I don’t consider the incident anything other than a funny story — until maybe 10 years ago. I’m reviewing the events in my mind, and that’s when I suddenly remember something else that happened after we found the oil rig.

A few hours later, we stop in a small town with one of those old downtown hotels. It’s not a motel but an actual hotel with a lobby. It’s maybe 2 a.m. now. Mom and Dad usher me out of the Campmobile and into the lobby. At first, I’m excited — I wouldn’t say I like camping and am looking forward to sleeping in a real room for a change.

But we don’t check in. There aren’t any people coming in or out of the hotel that I can recall, and I never see a desk clerk. All I remember is hearing an old clock ticking somewhere and watching Mom sit on a battered leather couch. I’m in a big chair next to her — and my father stands at the hotel lobby window, staring out into the street.

Dawn comes early this far north in summer, and we leave. None of us mentions either incident to relatives when we arrive in Denver.

The oil rig story passes into family lore as an amusing example of why I never should have been allowed to read “The Interrupted Journey,” one of the first widely publicized alien-abduction stories. Betty and Barney Hill described a similar encounter.

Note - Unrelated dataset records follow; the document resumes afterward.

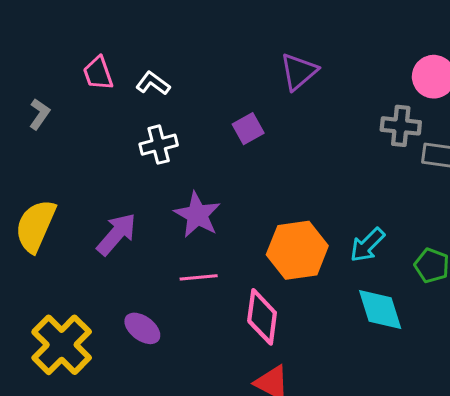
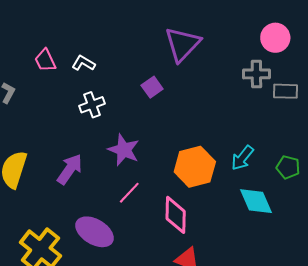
purple triangle: (299, 72) -> (183, 44), size x1.4
pink line: (199, 277) -> (129, 193), turned -35
purple ellipse: (142, 328) -> (95, 232), size x1.5

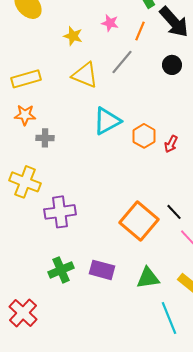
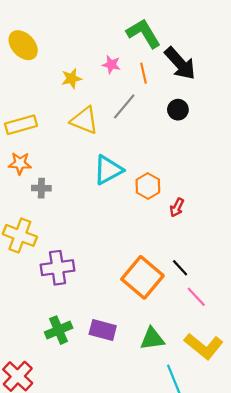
orange line: (140, 31) -> (144, 73), turned -36
yellow star: (73, 36) -> (71, 78), turned -30
red arrow: (171, 144) -> (177, 207), moved

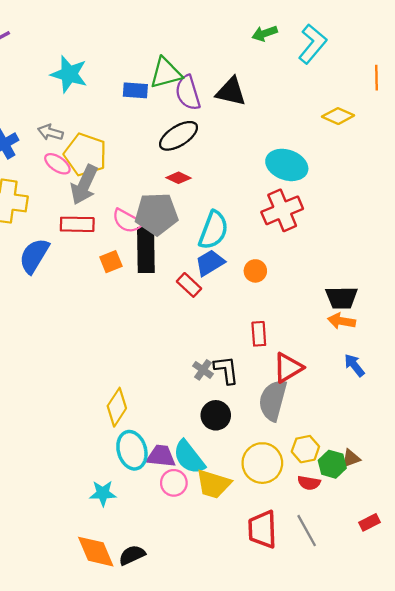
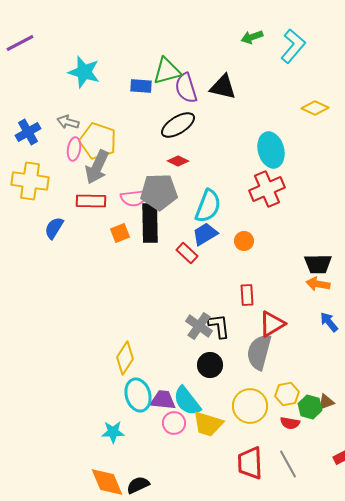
pink ellipse: (57, 164) -> (74, 149), turned 65
cyan ellipse: (287, 165) -> (271, 150), turned 56
pink semicircle: (127, 221) -> (134, 198), turned -36
blue semicircle: (34, 256) -> (54, 228), size x0.7
gray cross: (203, 370) -> (199, 326), size x1.5

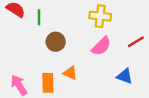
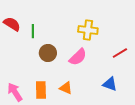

So did architect David Vincent, for that matter.

And nobody but me remembers the hotel — and it doesn’t bubble to the surface until 20 years later.

When I tell this story, I think it’s funny, and the people I’m telling it to do, too.

But I get a different response when I tell the story to Wally Reichert, a freelance photographer with whom I discuss high strangeness.

Wally suggests that the oil rig incident is merely a false-memory implant and that something else happened that night.

At one point, I considered being hypnotized to recover these alleged abduction memories. Still, I decided against the idea since my mind is so polluted by ufology and pop culture I doubt the truth could be sifted out.

But I still get the shivers over UFO stories.